## PROBLEM TO SOLVE
Of all the lines in the records below, copy only those that contain the string "None".

(Stored data)

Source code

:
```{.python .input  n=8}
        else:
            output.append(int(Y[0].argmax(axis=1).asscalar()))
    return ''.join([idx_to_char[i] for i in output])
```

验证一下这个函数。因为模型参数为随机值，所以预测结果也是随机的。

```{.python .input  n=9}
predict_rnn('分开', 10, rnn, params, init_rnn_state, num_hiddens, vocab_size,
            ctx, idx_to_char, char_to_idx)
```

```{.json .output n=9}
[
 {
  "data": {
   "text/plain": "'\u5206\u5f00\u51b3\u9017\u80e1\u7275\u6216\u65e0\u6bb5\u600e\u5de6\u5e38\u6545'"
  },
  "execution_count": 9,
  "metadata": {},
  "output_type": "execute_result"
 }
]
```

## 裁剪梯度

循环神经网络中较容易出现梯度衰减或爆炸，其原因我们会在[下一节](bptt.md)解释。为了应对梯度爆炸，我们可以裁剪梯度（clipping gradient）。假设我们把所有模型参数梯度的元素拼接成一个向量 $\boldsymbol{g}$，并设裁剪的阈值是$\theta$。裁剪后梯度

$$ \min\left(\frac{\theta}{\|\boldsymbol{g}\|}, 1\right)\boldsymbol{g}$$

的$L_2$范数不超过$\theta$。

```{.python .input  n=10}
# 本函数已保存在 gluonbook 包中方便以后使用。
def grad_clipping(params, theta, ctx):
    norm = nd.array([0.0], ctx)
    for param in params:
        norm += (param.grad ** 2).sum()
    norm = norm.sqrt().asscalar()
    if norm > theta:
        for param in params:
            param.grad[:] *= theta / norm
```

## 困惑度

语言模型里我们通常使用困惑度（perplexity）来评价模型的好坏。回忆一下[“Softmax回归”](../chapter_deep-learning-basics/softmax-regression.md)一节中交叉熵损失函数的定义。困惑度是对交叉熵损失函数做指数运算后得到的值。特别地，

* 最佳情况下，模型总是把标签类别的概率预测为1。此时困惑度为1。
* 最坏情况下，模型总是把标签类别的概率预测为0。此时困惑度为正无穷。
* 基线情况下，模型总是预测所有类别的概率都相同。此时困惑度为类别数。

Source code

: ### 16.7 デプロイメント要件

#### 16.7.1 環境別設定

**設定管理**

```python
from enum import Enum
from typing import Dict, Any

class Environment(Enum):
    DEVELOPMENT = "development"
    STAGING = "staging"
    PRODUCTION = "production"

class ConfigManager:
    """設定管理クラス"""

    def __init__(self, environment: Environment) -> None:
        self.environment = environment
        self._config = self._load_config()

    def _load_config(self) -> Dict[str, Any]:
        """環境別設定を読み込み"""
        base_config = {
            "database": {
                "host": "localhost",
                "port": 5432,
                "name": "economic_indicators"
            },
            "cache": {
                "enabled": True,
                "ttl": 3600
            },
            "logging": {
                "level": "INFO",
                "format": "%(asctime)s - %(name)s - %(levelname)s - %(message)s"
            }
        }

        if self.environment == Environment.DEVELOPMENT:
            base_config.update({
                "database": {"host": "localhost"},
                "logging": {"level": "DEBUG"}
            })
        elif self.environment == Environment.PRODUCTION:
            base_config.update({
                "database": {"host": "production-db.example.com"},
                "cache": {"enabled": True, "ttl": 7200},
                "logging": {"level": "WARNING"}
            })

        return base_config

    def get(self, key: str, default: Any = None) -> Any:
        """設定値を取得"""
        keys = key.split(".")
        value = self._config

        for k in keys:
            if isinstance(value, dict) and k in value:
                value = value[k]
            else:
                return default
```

## EXERCISE RESPONSE
    def __init__(self, environment: Environment) -> None:
    def get(self, key: str, default: Any = None) -> Any:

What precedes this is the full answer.